Extracted page text data
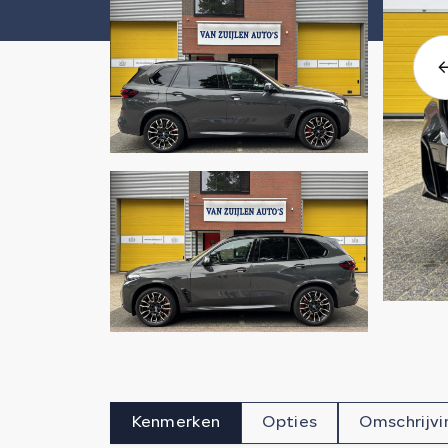
Kenmerken
Opties
Omschrijvi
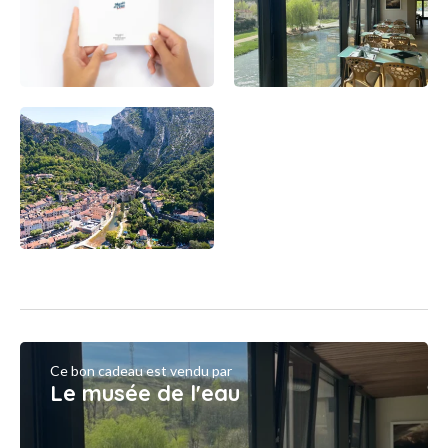
Ce bon cadeau est vendu par
Le musée de l'eau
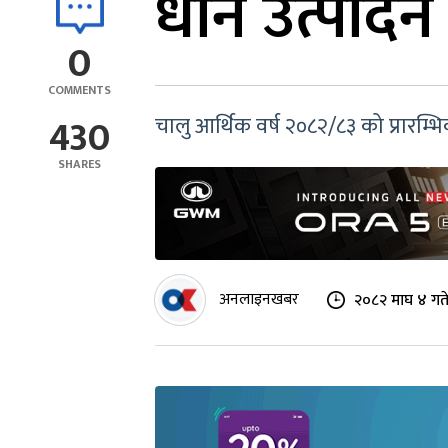
धान उत्पादन 
0
COMMENTS
430
चालु आर्थिक वर्ष २०८२/८३ को प्रारम्
SHARES
अनलाइनखबर
२०८२ माघ ४ गत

__Written task__
When you reach the line that contains "Ce bon cadeau est vendu par", start reproducing, and continue word for word to the end of the records; skip all pictures.

__Exercise solution__
Ce bon cadeau est vendu par
Le musée de l'eau
धान उत्पादन 
0
COMMENTS
430
चालु आर्थिक वर्ष २०८२/८३ को प्रारम्
SHARES
अनलाइनखबर
२०८२ माघ ४ गत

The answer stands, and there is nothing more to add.